Copy the text of every item below word for word, and leave the pictures out of your answer.

[Records from a data source]
++++++
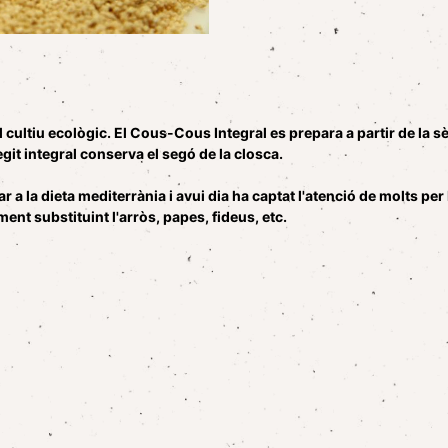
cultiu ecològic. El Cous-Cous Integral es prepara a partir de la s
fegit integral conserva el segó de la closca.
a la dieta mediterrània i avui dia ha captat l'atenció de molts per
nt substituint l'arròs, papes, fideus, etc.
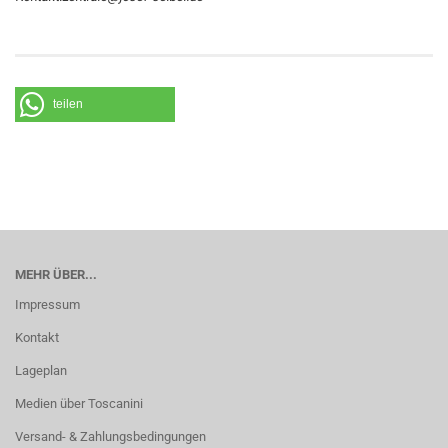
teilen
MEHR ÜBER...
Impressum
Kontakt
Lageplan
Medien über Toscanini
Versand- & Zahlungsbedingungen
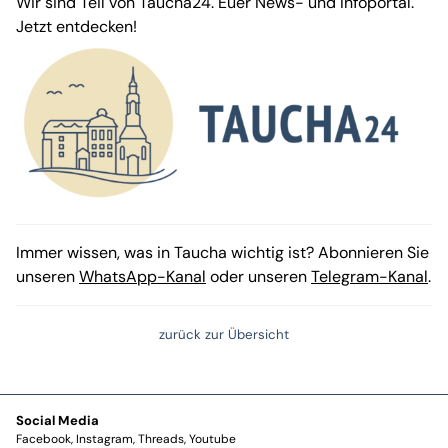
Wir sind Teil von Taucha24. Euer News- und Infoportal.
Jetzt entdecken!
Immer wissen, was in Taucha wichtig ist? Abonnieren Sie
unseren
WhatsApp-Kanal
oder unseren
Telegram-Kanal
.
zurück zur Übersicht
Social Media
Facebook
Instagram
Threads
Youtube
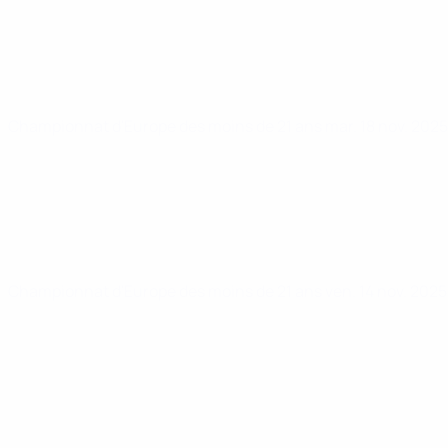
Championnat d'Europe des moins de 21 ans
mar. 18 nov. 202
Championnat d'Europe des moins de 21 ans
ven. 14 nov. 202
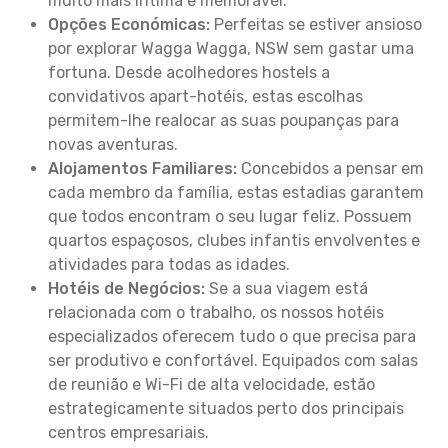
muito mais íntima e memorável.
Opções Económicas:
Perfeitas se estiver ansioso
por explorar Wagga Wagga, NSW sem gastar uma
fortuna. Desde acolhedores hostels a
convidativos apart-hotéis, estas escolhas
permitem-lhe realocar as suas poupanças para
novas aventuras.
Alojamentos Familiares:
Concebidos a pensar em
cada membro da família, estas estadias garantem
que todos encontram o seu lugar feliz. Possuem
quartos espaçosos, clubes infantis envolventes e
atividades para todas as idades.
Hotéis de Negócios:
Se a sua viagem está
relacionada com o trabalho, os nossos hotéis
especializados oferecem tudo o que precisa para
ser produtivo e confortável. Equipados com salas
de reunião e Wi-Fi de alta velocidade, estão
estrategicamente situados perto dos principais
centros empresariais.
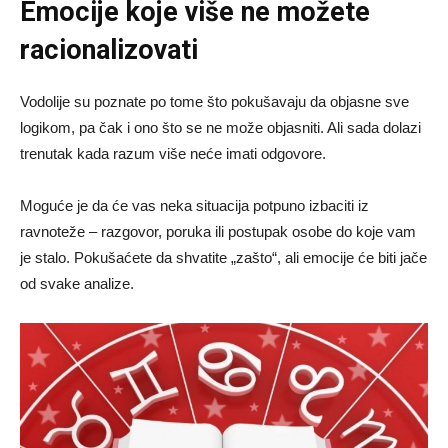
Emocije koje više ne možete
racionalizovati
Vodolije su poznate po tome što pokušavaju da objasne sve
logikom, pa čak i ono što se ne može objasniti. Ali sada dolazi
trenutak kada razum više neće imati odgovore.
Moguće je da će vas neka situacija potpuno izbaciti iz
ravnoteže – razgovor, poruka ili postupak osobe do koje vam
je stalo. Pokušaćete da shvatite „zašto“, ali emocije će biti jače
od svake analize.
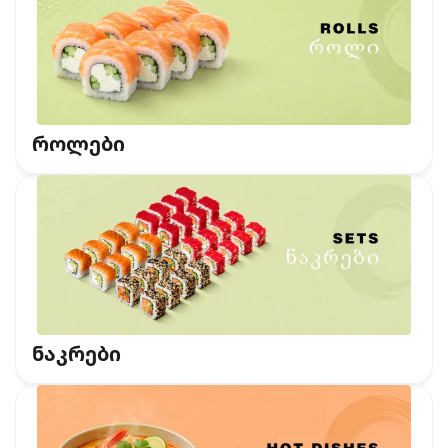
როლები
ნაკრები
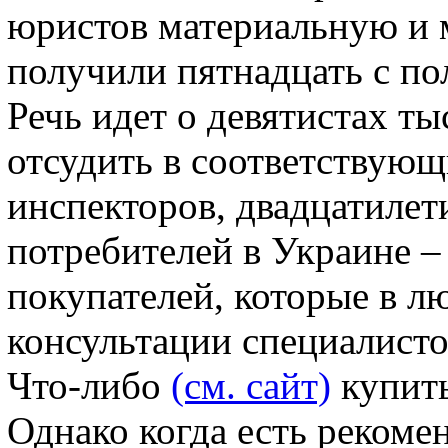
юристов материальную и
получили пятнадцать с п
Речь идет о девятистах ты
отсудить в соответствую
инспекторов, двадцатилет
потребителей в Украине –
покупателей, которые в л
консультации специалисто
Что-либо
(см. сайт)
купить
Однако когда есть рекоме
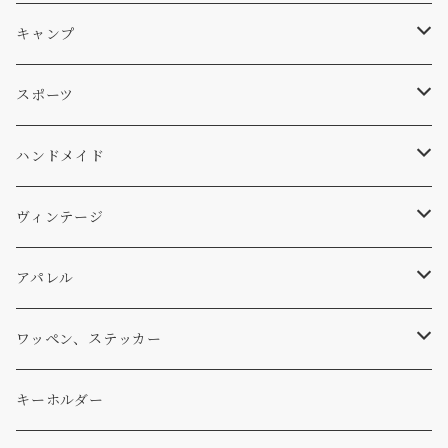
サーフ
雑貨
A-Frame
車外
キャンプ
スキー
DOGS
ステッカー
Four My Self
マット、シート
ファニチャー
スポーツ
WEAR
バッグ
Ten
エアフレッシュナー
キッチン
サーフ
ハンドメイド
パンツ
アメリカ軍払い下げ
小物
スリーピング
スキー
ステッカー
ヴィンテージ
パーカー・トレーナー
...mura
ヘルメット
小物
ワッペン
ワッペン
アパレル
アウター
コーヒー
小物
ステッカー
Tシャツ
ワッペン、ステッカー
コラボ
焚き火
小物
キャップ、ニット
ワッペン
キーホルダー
++++++
▶ _Output_:
cultiu ecològic. El Cous-Cous Integral es prepara a partir de la s
fegit integral conserva el segó de la closca.
a la dieta mediterrània i avui dia ha captat l'atenció de molts per
nt substituint l'arròs, papes, fideus, etc.
teilen
MEHR ÜBER...
Impressum
Kontakt
Lageplan
Medien über Toscanini
Versand- & Zahlungsbedingungen
Wir sind Teil von Taucha24. Euer News- und Infoportal.
Jetzt entdecken!
Immer wissen, was in Taucha wichtig ist? Abonnieren Sie
unseren
WhatsApp-Kanal
oder unseren
Telegram-Kanal
.
zurück zur Übersicht
Social Media
Facebook
Instagram
Threads
Youtube
Championnat d'Europe des moins de 21 ans
mar. 18 nov. 202
Championnat d'Europe des moins de 21 ans
ven. 14 nov. 202
muito mais íntima e memorável.
Opções Económicas:
Perfeitas se estiver ansioso
por explorar Wagga Wagga, NSW sem gastar uma
fortuna. Desde acolhedores hostels a
convidativos apart-hotéis, estas escolhas
permitem-lhe realocar as suas poupanças para
novas aventuras.
Alojamentos Familiares:
Concebidos a pensar em
cada membro da família, estas estadias garantem
que todos encontram o seu lugar feliz. Possuem
quartos espaçosos, clubes infantis envolventes e
atividades para todas as idades.
Hotéis de Negócios:
Se a sua viagem está
relacionada com o trabalho, os nossos hotéis
especializados oferecem tudo o que precisa para
ser produtivo e confortável. Equipados com salas
de reunião e Wi-Fi de alta velocidade, estão
estrategicamente situados perto dos principais
centros empresariais.
Emocije koje više ne možete
racionalizovati
Vodolije su poznate po tome što pokušavaju da objasne sve
logikom, pa čak i ono što se ne može objasniti. Ali sada dolazi
trenutak kada razum više neće imati odgovore.
Moguće je da će vas neka situacija potpuno izbaciti iz
ravnoteže – razgovor, poruka ili postupak osobe do koje vam
je stalo. Pokušaćete da shvatite „zašto“, ali emocije će biti jače
od svake analize.
როლები
ნაკრები
юристов материальную и
получили пятнадцать с п
Речь идет о девятистах ты
отсудить в соответствую
инспекторов, двадцатилет
потребителей в Украине –
покупателей, которые в л
консультации специалисто
Что-либо
(см. сайт)
купить
Однако когда есть рекоме
サーフ
雑貨
A-Frame
車外
キャンプ
スキー
DOGS
ステッカー
Four My Self
マット、シート
ファニチャー
スポーツ
WEAR
バッグ
Ten
エアフレッシュナー
キッチン
サーフ
ハンドメイド
パンツ
アメリカ軍払い下げ
小物
スリーピング
スキー
ステッカー
ヴィンテージ
パーカー・トレーナー
...mura
ヘルメット
小物
ワッペン
ワッペン
アパレル
アウター
コーヒー
小物
ステッカー
Tシャツ
ワッペン、ステッカー
コラボ
焚き火
小物
キャップ、ニット
ワッペン
キーホルダー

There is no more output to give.